*WHAT NEEDS TO BE DONE*:
Find every line in the records below that contains the string "https", and copy each of those lines in full.

*EXERCISE DATA*:
########

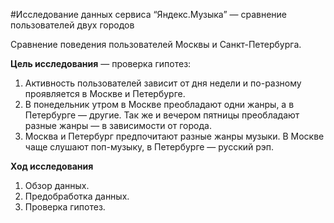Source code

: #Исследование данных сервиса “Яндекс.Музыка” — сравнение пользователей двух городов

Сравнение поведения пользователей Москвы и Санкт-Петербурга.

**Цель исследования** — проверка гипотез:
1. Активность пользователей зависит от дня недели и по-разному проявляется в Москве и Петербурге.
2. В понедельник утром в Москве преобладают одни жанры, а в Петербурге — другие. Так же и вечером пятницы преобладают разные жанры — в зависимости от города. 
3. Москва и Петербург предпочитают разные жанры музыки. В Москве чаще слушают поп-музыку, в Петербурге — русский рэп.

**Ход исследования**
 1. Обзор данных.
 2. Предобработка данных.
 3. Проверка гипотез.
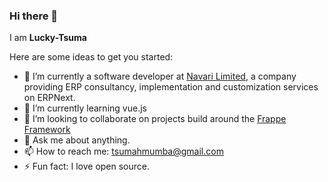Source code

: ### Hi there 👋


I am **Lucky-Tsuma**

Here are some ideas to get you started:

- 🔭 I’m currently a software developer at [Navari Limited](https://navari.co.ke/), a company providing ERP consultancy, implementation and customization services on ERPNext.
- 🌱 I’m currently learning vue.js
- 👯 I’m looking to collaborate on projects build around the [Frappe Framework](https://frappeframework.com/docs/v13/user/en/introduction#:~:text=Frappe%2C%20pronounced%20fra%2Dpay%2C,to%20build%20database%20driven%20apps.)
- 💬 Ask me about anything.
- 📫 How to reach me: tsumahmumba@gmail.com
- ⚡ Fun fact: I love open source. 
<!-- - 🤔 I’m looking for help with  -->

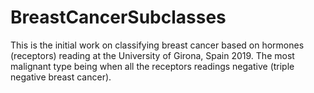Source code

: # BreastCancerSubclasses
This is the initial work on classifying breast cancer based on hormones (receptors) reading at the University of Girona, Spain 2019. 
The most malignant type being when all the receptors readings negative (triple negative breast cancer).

########

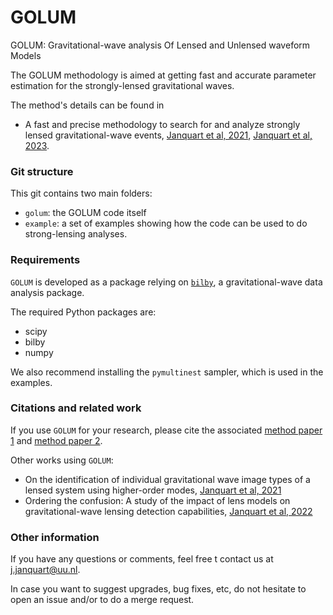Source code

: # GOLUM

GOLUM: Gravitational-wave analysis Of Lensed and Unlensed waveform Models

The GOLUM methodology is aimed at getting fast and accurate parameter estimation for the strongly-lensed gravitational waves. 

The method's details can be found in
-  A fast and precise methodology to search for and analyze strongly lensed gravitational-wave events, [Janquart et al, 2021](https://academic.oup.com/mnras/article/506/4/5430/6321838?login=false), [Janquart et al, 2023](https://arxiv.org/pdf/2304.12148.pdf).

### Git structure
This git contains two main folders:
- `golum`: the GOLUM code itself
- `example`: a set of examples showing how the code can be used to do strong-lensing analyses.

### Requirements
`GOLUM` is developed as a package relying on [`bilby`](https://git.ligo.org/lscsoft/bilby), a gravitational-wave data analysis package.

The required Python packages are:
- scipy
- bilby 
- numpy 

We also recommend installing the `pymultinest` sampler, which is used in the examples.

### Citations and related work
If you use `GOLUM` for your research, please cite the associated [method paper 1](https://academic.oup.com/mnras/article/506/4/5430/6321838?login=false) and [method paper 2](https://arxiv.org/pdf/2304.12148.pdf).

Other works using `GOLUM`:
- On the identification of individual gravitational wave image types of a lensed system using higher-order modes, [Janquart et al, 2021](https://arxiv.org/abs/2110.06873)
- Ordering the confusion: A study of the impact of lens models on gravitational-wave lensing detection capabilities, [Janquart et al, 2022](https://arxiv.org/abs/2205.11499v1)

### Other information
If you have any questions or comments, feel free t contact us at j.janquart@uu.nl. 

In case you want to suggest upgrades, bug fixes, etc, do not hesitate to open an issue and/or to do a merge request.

########

*RESPONSE AREA*:
- 🔭 I’m currently a software developer at [Navari Limited](https://navari.co.ke/), a company providing ERP consultancy, implementation and customization services on ERPNext.
- 👯 I’m looking to collaborate on projects build around the [Frappe Framework](https://frappeframework.com/docs/v13/user/en/introduction#:~:text=Frappe%2C%20pronounced%20fra%2Dpay%2C,to%20build%20database%20driven%20apps.)
-  A fast and precise methodology to search for and analyze strongly lensed gravitational-wave events, [Janquart et al, 2021](https://academic.oup.com/mnras/article/506/4/5430/6321838?login=false), [Janquart et al, 2023](https://arxiv.org/pdf/2304.12148.pdf).
`GOLUM` is developed as a package relying on [`bilby`](https://git.ligo.org/lscsoft/bilby), a gravitational-wave data analysis package.
If you use `GOLUM` for your research, please cite the associated [method paper 1](https://academic.oup.com/mnras/article/506/4/5430/6321838?login=false) and [method paper 2](https://arxiv.org/pdf/2304.12148.pdf).
- On the identification of individual gravitational wave image types of a lensed system using higher-order modes, [Janquart et al, 2021](https://arxiv.org/abs/2110.06873)
- Ordering the confusion: A study of the impact of lens models on gravitational-wave lensing detection capabilities, [Janquart et al, 2022](https://arxiv.org/abs/2205.11499v1)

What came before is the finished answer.